Excerpt:
_ _ _ _
Part of the motivation to move to R may also be functional requirements that can only be satisfied with R as compared to other tools. That cannot be subjective "look and feel" characteristics, but more objective statistical methodological advantages.

To put some of the drug related costs in perspective, there was just a short letter to the editor in this week's issue of Applied Clinical Trials (an industry publication), which provides some insights into the challenges for drug development and approval, based upon industry outlook research done at Tuft's (http://csdd.tufts.edu/news/complete_story/pr_outlook_2010). 

The key figures from that study are that is takes over $1 billion U.S. and more than 7 years to take a drug from initial human trials to FDA approval. So based upon those figures alone, even if one spends $10 million per year on SAS licensing costs over the 7 years for a total of $70 million, that is only ~7% of the cost of bringing one big drug to market. Importantly, one has to recognize that the $10 million per year is in reality amortized over a much larger number of trials that are all running at the same time in various phases in the company's drug pipeline. Thus, the real annual software costs attributable to any single drug are far lower as a percentage of the total cost of bringing that drug to market, which further reduces the financial pressure on R&D costs associated with the software alone.
_ _ _ _
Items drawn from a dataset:

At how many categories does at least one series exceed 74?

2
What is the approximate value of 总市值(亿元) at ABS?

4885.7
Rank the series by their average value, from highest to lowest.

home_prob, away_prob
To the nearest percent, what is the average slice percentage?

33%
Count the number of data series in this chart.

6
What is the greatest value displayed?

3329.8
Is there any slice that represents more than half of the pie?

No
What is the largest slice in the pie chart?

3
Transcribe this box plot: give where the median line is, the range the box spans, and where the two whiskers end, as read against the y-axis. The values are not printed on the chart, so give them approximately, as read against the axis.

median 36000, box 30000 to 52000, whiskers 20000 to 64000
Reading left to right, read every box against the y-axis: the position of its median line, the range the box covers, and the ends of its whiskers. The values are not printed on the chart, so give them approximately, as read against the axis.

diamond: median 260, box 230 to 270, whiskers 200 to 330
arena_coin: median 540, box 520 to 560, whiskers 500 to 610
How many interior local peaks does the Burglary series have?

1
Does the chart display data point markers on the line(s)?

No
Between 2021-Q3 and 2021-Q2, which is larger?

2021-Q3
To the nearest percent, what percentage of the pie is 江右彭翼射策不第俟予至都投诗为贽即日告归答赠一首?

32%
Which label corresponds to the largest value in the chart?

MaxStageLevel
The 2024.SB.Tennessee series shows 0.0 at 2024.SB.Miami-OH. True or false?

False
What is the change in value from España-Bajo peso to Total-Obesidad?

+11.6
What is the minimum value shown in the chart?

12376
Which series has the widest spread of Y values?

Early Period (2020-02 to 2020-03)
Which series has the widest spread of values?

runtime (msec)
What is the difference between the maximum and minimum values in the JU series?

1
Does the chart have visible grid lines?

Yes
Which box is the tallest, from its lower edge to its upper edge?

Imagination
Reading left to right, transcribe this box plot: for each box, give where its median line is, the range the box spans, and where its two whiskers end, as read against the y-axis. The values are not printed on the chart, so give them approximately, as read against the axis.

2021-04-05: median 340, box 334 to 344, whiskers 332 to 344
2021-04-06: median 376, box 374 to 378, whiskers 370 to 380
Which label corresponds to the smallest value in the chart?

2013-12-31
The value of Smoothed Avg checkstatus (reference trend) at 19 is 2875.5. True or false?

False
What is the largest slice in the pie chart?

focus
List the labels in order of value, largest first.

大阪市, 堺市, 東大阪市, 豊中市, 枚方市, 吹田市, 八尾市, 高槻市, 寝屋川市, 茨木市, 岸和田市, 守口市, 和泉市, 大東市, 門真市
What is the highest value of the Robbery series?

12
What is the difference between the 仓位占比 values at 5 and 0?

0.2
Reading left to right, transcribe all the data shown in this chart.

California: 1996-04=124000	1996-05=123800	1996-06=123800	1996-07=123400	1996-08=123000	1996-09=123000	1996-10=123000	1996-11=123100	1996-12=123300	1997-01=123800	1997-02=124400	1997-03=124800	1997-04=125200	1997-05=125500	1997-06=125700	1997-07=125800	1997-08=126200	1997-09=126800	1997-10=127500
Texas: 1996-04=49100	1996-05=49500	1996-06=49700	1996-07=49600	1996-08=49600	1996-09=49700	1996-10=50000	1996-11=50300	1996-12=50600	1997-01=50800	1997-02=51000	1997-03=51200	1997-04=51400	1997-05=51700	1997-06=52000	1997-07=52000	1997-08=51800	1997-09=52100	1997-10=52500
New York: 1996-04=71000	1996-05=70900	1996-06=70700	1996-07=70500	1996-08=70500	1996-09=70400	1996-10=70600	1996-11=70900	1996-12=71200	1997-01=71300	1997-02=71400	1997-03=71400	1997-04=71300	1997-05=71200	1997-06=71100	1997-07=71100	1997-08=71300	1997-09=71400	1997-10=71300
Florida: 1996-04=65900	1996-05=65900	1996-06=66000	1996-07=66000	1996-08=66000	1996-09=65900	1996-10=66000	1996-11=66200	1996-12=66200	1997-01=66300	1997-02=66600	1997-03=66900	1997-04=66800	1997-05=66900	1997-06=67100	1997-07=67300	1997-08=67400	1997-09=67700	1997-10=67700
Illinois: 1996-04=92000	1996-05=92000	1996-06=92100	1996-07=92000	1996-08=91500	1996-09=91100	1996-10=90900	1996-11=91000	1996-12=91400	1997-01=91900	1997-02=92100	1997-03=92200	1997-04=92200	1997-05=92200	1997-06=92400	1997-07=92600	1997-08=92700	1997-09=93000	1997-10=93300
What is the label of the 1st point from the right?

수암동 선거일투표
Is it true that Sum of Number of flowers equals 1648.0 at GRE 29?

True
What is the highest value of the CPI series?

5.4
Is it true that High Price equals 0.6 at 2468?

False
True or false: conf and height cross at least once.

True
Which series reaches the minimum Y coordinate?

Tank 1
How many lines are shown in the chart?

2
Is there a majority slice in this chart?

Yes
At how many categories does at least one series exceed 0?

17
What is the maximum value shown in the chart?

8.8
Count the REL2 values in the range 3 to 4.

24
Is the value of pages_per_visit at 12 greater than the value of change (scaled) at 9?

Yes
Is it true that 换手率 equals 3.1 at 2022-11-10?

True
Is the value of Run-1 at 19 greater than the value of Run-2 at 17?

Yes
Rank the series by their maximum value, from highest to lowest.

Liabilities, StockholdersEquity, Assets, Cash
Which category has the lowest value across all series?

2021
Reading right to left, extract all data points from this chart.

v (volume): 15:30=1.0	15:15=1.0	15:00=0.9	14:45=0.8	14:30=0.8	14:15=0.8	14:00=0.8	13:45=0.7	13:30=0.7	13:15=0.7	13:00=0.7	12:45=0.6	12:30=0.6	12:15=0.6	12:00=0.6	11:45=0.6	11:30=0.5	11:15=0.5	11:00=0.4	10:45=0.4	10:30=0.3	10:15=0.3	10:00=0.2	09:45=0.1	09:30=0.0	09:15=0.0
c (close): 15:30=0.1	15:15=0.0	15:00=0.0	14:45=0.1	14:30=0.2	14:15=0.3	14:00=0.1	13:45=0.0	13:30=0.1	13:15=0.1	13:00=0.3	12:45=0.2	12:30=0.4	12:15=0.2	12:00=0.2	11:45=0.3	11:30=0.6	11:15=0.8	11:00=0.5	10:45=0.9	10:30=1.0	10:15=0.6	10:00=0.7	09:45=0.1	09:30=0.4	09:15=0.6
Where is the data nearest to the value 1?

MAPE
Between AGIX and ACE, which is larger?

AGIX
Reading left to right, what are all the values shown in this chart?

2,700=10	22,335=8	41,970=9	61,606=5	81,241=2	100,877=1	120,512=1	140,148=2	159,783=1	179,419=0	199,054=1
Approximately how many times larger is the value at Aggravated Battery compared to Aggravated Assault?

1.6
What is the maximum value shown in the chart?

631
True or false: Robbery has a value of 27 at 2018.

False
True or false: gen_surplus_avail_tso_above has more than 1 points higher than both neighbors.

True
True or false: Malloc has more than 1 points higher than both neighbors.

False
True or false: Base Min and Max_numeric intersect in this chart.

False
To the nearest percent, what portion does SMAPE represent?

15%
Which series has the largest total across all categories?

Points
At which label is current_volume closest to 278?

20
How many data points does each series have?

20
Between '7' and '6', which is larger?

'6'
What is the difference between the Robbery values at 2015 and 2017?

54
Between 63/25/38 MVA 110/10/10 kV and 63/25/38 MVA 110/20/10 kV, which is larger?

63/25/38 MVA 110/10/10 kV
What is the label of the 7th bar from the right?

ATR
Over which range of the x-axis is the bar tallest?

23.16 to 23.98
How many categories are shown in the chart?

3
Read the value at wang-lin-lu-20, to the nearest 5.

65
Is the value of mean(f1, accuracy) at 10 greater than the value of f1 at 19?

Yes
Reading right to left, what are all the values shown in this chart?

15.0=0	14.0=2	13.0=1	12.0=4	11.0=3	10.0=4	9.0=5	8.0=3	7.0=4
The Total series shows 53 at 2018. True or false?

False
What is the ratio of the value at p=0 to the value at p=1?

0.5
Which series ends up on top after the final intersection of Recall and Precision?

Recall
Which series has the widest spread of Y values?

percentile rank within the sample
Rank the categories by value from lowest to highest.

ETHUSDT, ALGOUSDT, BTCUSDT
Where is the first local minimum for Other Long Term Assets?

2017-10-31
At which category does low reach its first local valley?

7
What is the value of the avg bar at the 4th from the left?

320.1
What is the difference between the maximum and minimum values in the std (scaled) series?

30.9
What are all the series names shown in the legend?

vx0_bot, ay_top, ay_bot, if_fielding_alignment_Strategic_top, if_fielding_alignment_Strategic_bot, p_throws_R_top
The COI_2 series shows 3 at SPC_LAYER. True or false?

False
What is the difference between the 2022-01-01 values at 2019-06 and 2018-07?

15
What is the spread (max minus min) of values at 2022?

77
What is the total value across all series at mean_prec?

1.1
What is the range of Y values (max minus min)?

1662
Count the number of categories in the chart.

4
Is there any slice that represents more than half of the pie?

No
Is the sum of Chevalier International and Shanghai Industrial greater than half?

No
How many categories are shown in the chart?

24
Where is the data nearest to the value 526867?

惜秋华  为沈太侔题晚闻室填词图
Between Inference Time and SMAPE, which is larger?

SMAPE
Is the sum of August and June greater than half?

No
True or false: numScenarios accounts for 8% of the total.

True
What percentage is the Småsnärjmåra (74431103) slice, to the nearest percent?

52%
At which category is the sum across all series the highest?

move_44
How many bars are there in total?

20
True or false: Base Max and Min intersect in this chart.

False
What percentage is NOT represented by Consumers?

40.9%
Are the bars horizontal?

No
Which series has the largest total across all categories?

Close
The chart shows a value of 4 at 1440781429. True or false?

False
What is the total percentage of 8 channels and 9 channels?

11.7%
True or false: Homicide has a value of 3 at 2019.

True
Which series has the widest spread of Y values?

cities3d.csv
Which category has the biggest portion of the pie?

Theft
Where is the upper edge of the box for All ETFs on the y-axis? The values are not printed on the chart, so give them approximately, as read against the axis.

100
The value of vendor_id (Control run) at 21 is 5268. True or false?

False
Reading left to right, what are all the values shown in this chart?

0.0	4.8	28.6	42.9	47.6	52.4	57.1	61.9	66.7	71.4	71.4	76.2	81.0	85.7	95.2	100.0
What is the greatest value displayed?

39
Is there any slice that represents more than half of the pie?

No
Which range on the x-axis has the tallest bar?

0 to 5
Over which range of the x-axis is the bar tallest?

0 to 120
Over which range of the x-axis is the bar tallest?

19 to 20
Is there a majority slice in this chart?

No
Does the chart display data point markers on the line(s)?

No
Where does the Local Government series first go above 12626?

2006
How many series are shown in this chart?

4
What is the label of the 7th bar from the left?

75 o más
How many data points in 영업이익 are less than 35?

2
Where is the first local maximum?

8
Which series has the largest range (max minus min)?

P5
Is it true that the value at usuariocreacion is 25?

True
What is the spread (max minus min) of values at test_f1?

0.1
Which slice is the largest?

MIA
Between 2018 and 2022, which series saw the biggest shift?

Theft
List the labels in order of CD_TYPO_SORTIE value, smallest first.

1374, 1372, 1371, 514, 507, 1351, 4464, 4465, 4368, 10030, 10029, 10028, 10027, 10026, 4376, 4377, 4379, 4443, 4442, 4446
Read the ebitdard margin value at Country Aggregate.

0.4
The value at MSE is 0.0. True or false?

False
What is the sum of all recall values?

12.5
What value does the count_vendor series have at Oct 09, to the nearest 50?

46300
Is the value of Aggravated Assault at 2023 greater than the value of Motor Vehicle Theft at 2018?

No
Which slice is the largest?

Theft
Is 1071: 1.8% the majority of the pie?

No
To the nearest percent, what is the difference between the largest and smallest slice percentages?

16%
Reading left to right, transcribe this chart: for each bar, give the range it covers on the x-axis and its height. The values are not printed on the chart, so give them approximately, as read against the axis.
_ _ _ _
Tasks to carry out:
1. In the passage on drug development costs, retype everything from "The key figures" down to "the software alone.".
2. According to the passage on drug development costs, how long does it take to move a drug from initial human trials to FDA approval?

Answers for each item:
1.
The key figures from that study are that is takes over $1 billion U.S. and more than 7 years to take a drug from initial human trials to FDA approval. So based upon those figures alone, even if one spends $10 million per year on SAS licensing costs over the 7 years for a total of $70 million, that is only ~7% of the cost of bringing one big drug to market. Importantly, one has to recognize that the $10 million per year is in reality amortized over a much larger number of trials that are all running at the same time in various phases in the company's drug pipeline. Thus, the real annual software costs attributable to any single drug are far lower as a percentage of the total cost of bringing that drug to market, which further reduces the financial pressure on R&D costs associated with the software alone.

2. More than 7 years.